(提示文):
◇ ◇ ◇ ◇ ◇

ソフトバンクは22日の日本ハム戦(エスコン)に延長11回の末に4―3で競り勝ち、6カード連続の勝ち越しを決めた。5月は13勝目となり、早くも月間勝ち越しも決まり、首位・日本ハムにも2・5ゲーム差に詰め寄った。

 ロースコアのまま同点の7回以降は中継ぎ勝負となり、11回一死から柳町が右翼へ殊勲の3号ソロ。連続出塁を16試合に伸ばした一発を勝利につなげるべく、小久保裕紀監督(53)が11回の継投でドラマチックな采配に出た。

 二死三塁となり、あと1人という場面。イニングの先頭からマウンドに送り出した岩井俊介投手(23)に代え、最後を大山凌投手(23)に託した。前夜にサヨナラ打を献上した右腕は水野を空振り三振に仕留め、プロ初セーブ。その瞬間、小久保監督はベンチで珍しく感情を爆発させた。

 指揮官は試合後「左(打者)が並ぶところで水野からいくと決めていた」と継投の意図を説明した上で「昨日やられた大山が締めたらいい経験になる」と狙いを語った。痛打を浴びた翌日にしびれる場面を締めた大山の「やられっ放しで北海道から帰るのと、やり返して帰るのでは気持ちも違う。少しは自信を持って次の試合にいける」という試合後の言葉がすべてだった。

 この交代劇は指揮官の独断だった。倉野投手コーチは「監督の決断。一番勝つ確率の高い選択だと思った」と舞台裏を明かした。11回が始まる時点でブルペンには2年目の岩井と大山、新人で一軍登板ゼロの岩崎しか残っていなかった。岩井から大山にスイッチする際、鷹将はマウンド上で岩井には先頭の四球について「なんしよるんや! 打たれても同点やないか!」と笑みを浮かべて一喝。ビクビクせず堂々といけ、というメッセージだった。勝つ確率と若い投手の成長を見据えた采配。大きな手応えが渾身のガッツポーズに表れていた。

◇ ◇ ◇ ◇ ◇

(保存済みの項目)
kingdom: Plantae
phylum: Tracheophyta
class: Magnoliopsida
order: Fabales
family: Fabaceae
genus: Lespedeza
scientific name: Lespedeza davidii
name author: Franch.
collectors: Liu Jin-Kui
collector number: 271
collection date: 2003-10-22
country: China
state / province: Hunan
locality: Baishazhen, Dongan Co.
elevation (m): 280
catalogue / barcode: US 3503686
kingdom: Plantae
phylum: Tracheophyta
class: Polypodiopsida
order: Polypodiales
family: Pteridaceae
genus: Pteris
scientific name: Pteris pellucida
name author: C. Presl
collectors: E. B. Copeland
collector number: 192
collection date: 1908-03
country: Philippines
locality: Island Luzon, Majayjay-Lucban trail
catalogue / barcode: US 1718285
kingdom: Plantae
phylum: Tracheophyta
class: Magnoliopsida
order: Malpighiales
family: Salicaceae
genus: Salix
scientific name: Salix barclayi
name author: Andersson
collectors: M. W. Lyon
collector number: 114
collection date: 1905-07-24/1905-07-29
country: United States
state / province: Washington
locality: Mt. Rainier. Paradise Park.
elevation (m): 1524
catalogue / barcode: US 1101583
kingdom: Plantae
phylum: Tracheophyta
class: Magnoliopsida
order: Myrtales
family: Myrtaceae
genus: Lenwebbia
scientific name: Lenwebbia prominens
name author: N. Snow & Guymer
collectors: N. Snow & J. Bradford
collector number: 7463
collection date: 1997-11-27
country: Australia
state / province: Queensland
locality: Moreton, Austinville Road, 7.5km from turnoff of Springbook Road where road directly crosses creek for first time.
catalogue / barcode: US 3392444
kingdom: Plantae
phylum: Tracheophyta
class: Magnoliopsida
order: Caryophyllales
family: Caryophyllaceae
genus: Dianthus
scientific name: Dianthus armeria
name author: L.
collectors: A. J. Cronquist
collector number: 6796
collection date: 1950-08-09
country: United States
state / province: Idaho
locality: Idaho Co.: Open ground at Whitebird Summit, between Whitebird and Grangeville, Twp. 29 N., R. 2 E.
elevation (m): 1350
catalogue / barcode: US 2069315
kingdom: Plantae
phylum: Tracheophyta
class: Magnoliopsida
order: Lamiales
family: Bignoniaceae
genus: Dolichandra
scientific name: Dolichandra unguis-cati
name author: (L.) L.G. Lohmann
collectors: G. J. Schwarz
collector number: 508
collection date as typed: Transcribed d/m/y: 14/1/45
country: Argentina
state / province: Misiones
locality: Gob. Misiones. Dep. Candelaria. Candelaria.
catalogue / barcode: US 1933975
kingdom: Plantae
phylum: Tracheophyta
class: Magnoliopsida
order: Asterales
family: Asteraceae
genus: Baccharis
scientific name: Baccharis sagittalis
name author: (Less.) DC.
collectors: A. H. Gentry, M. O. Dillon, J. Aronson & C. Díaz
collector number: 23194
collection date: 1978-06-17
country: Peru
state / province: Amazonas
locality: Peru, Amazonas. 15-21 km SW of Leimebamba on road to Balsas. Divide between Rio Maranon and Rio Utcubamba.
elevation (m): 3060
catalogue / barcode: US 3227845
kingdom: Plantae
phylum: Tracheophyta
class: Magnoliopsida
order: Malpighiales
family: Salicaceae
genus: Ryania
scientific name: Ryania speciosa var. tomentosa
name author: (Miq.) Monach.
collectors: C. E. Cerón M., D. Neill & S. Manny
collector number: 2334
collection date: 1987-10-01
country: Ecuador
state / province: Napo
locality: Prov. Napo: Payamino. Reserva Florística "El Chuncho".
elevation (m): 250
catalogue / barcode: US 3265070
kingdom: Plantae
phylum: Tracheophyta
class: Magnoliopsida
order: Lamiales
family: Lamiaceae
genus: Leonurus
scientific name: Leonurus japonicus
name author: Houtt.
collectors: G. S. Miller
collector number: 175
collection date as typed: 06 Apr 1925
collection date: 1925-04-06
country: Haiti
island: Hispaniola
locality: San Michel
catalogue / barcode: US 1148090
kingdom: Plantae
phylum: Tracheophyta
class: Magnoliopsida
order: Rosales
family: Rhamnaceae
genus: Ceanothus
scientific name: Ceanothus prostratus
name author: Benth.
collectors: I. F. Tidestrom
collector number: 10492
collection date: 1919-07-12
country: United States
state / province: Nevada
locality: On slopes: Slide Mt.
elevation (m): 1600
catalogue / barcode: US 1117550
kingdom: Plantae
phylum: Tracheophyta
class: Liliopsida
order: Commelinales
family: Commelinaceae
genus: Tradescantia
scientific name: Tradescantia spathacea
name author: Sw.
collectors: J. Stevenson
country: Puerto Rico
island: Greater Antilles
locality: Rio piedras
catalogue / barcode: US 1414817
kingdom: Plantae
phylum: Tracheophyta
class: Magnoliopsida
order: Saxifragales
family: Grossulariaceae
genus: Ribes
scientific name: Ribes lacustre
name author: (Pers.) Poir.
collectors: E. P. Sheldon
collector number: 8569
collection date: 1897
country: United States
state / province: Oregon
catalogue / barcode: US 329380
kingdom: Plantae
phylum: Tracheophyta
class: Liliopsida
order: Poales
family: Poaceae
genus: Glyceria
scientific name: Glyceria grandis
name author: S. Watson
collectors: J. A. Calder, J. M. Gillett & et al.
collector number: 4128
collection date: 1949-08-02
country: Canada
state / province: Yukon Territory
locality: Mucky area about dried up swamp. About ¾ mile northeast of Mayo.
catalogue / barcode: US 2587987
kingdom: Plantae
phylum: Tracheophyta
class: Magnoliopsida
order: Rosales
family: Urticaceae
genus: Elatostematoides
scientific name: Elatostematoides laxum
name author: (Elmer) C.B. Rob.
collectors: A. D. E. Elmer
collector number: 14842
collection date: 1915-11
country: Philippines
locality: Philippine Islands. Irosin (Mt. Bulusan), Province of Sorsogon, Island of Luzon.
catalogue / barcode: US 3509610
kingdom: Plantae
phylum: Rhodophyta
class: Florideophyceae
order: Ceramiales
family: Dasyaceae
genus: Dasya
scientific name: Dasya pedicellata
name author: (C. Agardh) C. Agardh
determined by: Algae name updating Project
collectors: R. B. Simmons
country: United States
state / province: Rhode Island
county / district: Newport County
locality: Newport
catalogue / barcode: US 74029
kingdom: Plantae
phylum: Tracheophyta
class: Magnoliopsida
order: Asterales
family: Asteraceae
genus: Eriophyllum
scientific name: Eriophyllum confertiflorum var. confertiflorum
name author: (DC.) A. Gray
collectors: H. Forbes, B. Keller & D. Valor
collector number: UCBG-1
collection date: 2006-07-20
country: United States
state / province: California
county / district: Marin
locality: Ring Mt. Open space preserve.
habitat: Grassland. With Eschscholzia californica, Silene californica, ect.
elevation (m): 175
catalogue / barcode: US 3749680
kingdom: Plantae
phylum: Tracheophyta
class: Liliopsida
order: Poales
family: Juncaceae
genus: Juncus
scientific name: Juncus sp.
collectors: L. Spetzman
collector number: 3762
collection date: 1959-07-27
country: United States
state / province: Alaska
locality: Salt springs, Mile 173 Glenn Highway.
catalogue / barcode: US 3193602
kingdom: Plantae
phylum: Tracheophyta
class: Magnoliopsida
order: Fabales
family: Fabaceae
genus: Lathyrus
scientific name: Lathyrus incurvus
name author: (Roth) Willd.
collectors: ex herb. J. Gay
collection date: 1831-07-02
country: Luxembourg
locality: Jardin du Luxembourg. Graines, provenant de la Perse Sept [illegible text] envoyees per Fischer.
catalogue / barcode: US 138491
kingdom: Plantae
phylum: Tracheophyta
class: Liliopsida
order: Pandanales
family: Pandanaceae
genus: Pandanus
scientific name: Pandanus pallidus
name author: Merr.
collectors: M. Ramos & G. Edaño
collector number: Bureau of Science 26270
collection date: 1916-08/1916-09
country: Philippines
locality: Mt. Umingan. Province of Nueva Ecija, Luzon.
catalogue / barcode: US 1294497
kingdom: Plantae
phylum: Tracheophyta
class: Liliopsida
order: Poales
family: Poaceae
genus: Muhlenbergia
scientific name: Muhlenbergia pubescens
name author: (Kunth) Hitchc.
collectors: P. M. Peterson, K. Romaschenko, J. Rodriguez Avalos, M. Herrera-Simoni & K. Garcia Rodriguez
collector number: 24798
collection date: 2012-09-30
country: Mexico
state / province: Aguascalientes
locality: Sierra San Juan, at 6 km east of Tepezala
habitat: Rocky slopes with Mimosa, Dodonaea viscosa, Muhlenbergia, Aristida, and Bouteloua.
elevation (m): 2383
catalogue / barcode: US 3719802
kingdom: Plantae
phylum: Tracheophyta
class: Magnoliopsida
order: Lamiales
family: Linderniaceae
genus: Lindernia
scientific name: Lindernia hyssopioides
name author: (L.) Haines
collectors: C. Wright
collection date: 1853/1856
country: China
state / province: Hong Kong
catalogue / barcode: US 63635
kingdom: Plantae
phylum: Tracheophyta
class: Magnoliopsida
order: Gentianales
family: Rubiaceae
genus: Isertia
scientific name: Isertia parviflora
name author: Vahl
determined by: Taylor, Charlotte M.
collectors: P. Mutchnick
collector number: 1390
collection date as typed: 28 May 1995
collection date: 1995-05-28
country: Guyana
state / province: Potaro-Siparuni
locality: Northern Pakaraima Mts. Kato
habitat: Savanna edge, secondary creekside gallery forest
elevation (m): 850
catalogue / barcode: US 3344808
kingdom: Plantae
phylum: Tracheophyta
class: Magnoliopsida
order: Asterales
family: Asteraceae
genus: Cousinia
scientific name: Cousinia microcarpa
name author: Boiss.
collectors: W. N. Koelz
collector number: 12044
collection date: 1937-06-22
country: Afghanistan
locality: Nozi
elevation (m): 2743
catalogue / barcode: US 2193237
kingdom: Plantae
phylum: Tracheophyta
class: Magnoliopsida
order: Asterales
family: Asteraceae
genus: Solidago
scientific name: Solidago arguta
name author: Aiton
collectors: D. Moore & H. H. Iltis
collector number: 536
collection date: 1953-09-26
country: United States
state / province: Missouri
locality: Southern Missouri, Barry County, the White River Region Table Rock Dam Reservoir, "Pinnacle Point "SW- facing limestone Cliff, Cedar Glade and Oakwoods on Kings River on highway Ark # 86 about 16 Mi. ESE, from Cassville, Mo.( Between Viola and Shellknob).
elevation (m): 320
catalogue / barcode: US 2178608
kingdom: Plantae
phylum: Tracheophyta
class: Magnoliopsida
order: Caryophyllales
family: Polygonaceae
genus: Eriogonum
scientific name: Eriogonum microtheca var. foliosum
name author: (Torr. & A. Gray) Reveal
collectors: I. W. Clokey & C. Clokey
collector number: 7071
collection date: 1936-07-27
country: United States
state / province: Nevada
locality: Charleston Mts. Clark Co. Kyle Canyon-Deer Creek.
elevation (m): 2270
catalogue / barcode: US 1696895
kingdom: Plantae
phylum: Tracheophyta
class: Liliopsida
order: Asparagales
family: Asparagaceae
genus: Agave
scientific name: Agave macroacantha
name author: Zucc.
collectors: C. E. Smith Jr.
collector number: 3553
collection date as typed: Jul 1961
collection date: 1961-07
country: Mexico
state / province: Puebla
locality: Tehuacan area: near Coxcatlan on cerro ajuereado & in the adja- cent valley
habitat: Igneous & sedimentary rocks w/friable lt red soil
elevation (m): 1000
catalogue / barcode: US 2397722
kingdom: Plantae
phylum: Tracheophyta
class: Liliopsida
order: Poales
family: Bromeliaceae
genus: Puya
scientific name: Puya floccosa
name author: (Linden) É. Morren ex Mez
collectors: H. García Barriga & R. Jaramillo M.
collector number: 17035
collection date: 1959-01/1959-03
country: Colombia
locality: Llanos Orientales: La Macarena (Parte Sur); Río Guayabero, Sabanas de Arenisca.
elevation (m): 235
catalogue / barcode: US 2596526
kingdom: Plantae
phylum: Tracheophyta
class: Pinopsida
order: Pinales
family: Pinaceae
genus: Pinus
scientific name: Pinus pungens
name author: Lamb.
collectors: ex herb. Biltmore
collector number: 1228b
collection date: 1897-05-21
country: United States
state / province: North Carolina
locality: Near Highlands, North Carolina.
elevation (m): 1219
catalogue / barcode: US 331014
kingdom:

◇ ◇ ◇ ◇ ◇

(課題):
A. 提示文をもとに、次の問いに答えよ。
(i) 柳町の3号ソロは何回に出たか。
(ii) 大山が空振り三振に仕留めた打者は誰か。
(iii) 11回が始まる時点でブルペンに残っていた投手は誰か。
B. 提示文に名前が出てくる人物をすべて挙げよ。
C. 提示文のうち、「二死三塁となり、あと1人とい」で始まる箇所から書き写し、「のガッツポーズに表れていた。」で終えよ。

(解答):
A.
(i) 11回(一死から)
(ii) 水野
(iii) 岩井、大山、岩崎

B. 柳町、小久保裕紀、岩井俊介、大山凌、水野、倉野、岩崎

C.
二死三塁となり、あと1人という場面。イニングの先頭からマウンドに送り出した岩井俊介投手(23)に代え、最後を大山凌投手(23)に託した。前夜にサヨナラ打を献上した右腕は水野を空振り三振に仕留め、プロ初セーブ。その瞬間、小久保監督はベンチで珍しく感情を爆発させた。

 指揮官は試合後「左(打者)が並ぶところで水野からいくと決めていた」と継投の意図を説明した上で「昨日やられた大山が締めたらいい経験になる」と狙いを語った。痛打を浴びた翌日にしびれる場面を締めた大山の「やられっ放しで北海道から帰るのと、やり返して帰るのでは気持ちも違う。少しは自信を持って次の試合にいける」という試合後の言葉がすべてだった。

 この交代劇は指揮官の独断だった。倉野投手コーチは「監督の決断。一番勝つ確率の高い選択だと思った」と舞台裏を明かした。11回が始まる時点でブルペンには2年目の岩井と大山、新人で一軍登板ゼロの岩崎しか残っていなかった。岩井から大山にスイッチする際、鷹将はマウンド上で岩井には先頭の四球について「なんしよるんや! 打たれても同点やないか!」と笑みを浮かべて一喝。ビクビクせず堂々といけ、というメッセージだった。勝つ確率と若い投手の成長を見据えた采配。大きな手応えが渾身のガッツポーズに表れていた。